* Exercise instructions
Produce an exact transcription of every entry.

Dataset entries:
════════

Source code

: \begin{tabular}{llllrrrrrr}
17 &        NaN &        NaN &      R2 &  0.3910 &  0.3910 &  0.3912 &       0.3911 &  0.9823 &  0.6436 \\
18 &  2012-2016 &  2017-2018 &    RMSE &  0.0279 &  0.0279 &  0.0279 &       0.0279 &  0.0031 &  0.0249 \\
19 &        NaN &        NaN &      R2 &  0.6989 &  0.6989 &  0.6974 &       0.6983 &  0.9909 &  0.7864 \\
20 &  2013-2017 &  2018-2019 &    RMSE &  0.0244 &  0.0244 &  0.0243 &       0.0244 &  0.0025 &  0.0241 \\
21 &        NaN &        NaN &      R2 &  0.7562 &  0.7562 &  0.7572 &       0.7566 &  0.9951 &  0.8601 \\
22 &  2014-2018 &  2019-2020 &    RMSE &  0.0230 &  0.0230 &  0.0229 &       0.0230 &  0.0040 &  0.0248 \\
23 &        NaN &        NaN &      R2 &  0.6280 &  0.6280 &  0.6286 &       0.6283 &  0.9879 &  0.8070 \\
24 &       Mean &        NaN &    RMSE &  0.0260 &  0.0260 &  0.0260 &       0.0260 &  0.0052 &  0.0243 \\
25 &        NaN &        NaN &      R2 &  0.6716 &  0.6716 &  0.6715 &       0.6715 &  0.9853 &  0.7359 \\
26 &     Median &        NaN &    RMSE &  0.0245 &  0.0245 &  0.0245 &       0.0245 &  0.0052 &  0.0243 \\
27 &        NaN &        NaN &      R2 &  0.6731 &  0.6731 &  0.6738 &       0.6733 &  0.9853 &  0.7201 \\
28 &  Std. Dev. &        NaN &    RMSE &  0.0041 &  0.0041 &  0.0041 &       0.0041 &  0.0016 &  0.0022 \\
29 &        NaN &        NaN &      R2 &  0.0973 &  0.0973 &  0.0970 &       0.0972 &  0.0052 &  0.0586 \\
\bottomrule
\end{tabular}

════════

* Answer to this task
Source code

: \begin{tabular}{llllrrrrrr}
17 &        NaN &        NaN &      R2 &  0.3910 &  0.3910 &  0.3912 &       0.3911 &  0.9823 &  0.6436 \\
18 &  2012-2016 &  2017-2018 &    RMSE &  0.0279 &  0.0279 &  0.0279 &       0.0279 &  0.0031 &  0.0249 \\
19 &        NaN &        NaN &      R2 &  0.6989 &  0.6989 &  0.6974 &       0.6983 &  0.9909 &  0.7864 \\
20 &  2013-2017 &  2018-2019 &    RMSE &  0.0244 &  0.0244 &  0.0243 &       0.0244 &  0.0025 &  0.0241 \\
21 &        NaN &        NaN &      R2 &  0.7562 &  0.7562 &  0.7572 &       0.7566 &  0.9951 &  0.8601 \\
22 &  2014-2018 &  2019-2020 &    RMSE &  0.0230 &  0.0230 &  0.0229 &       0.0230 &  0.0040 &  0.0248 \\
23 &        NaN &        NaN &      R2 &  0.6280 &  0.6280 &  0.6286 &       0.6283 &  0.9879 &  0.8070 \\
24 &       Mean &        NaN &    RMSE &  0.0260 &  0.0260 &  0.0260 &       0.0260 &  0.0052 &  0.0243 \\
25 &        NaN &        NaN &      R2 &  0.6716 &  0.6716 &  0.6715 &       0.6715 &  0.9853 &  0.7359 \\
26 &     Median &        NaN &    RMSE &  0.0245 &  0.0245 &  0.0245 &       0.0245 &  0.0052 &  0.0243 \\
27 &        NaN &        NaN &      R2 &  0.6731 &  0.6731 &  0.6738 &       0.6733 &  0.9853 &  0.7201 \\
28 &  Std. Dev. &        NaN &    RMSE &  0.0041 &  0.0041 &  0.0041 &       0.0041 &  0.0016 &  0.0022 \\
29 &        NaN &        NaN &      R2 &  0.0973 &  0.0973 &  0.0970 &       0.0972 &  0.0052 &  0.0586 \\
\bottomrule
\end{tabular}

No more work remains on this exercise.